→ Exercise details: Your task is to restate every entry below word for word and omit the images.

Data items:

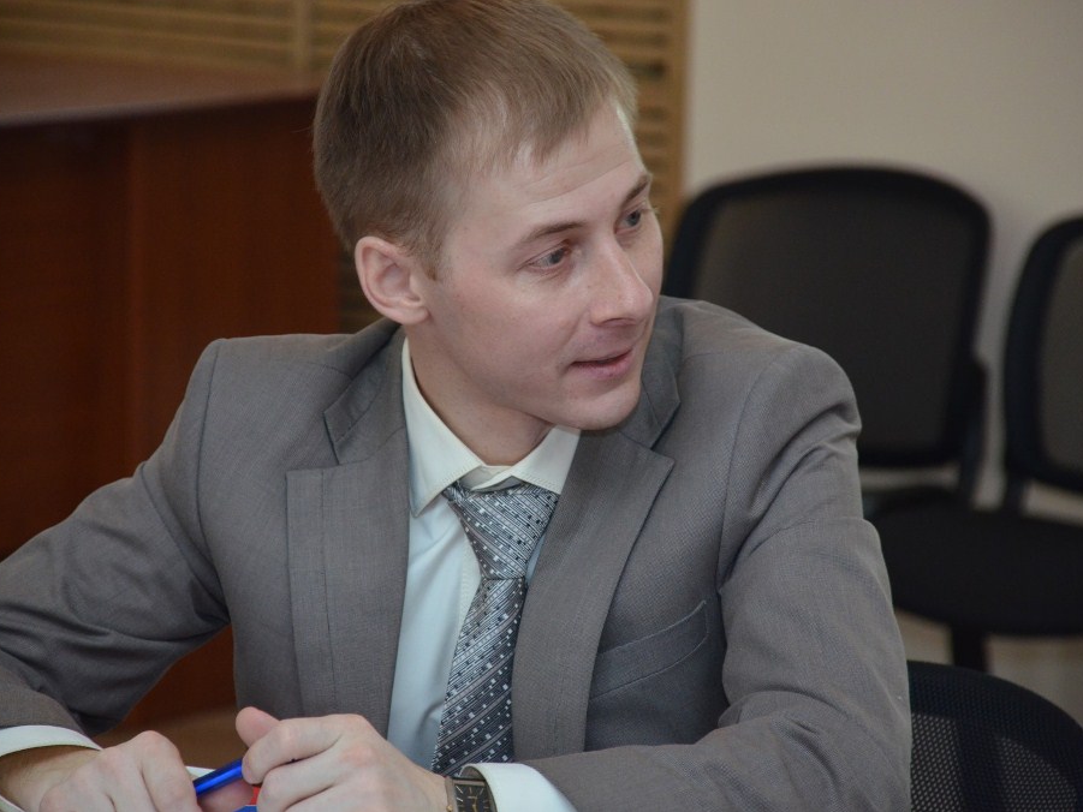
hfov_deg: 8.6
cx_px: 540
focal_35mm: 229
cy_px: 406
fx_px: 7165
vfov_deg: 6.5
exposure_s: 1/100
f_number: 5.6
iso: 1600
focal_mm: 140
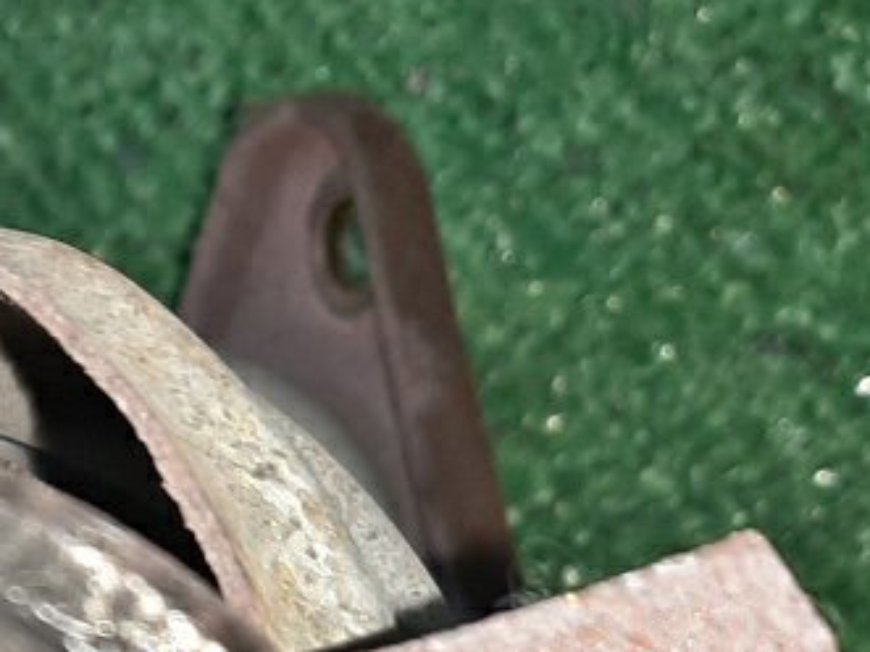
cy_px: 1312
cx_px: -357
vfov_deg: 11.7
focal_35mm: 113
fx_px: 2839
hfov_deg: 16.2
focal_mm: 3.93
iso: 179
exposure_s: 1/33
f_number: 1.7
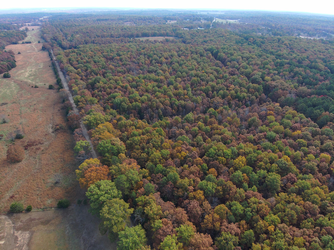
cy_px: 125
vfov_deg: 63.4
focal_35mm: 21
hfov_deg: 79.0
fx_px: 203
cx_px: 167
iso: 100
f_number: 2.8
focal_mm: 3.7
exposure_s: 1/176
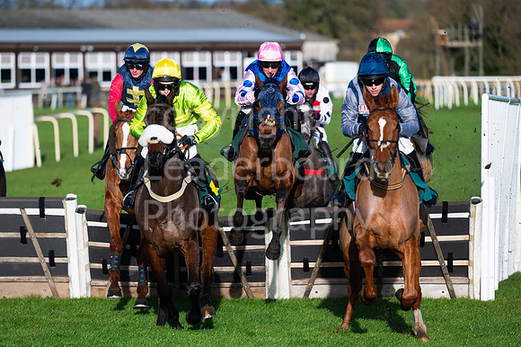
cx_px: 240
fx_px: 3153
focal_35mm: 218
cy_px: 160
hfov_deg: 9.4
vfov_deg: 6.3
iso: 250
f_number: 3.5
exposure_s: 1/5000
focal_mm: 200
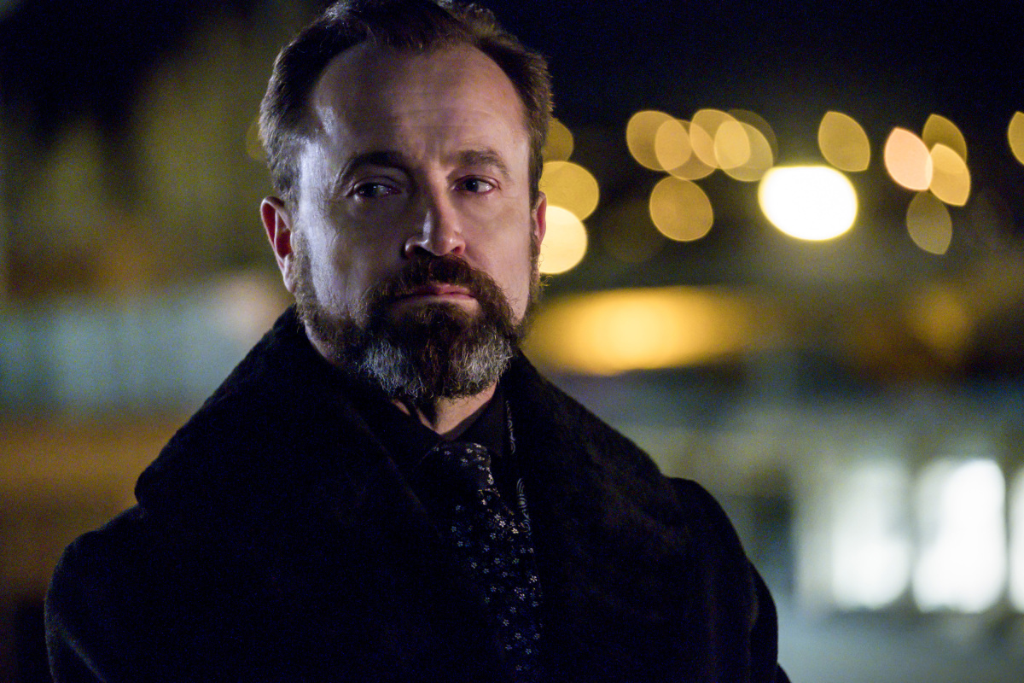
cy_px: 342
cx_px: 512
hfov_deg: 9.8
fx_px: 5973
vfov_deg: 6.5
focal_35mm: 210
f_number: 2.8
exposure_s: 1/80
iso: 12800
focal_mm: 140
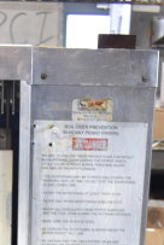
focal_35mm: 135
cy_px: 529
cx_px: 19
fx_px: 919
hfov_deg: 10.1
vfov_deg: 12.7
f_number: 3.5
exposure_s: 1/30
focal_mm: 20
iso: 250
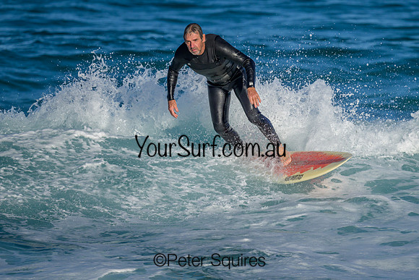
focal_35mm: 996
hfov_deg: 2.1
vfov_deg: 1.4
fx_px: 11599
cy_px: 140
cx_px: 256
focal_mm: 800
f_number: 8
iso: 320
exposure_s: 1/2000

→ Completed task:
hfov_deg: 8.6
cx_px: 540
focal_35mm: 229
cy_px: 406
fx_px: 7165
vfov_deg: 6.5
exposure_s: 1/100
f_number: 5.6
iso: 1600
focal_mm: 140
cy_px: 1312
cx_px: -357
vfov_deg: 11.7
focal_35mm: 113
fx_px: 2839
hfov_deg: 16.2
focal_mm: 3.93
iso: 179
exposure_s: 1/33
f_number: 1.7
cy_px: 125
vfov_deg: 63.4
focal_35mm: 21
hfov_deg: 79.0
fx_px: 203
cx_px: 167
iso: 100
f_number: 2.8
focal_mm: 3.7
exposure_s: 1/176
cx_px: 240
fx_px: 3153
focal_35mm: 218
cy_px: 160
hfov_deg: 9.4
vfov_deg: 6.3
iso: 250
f_number: 3.5
exposure_s: 1/5000
focal_mm: 200
cy_px: 342
cx_px: 512
hfov_deg: 9.8
fx_px: 5973
vfov_deg: 6.5
focal_35mm: 210
f_number: 2.8
exposure_s: 1/80
iso: 12800
focal_mm: 140
focal_35mm: 135
cy_px: 529
cx_px: 19
fx_px: 919
hfov_deg: 10.1
vfov_deg: 12.7
f_number: 3.5
exposure_s: 1/30
focal_mm: 20
iso: 250
focal_35mm: 996
hfov_deg: 2.1
vfov_deg: 1.4
fx_px: 11599
cy_px: 140
cx_px: 256
focal_mm: 800
f_number: 8
iso: 320
exposure_s: 1/2000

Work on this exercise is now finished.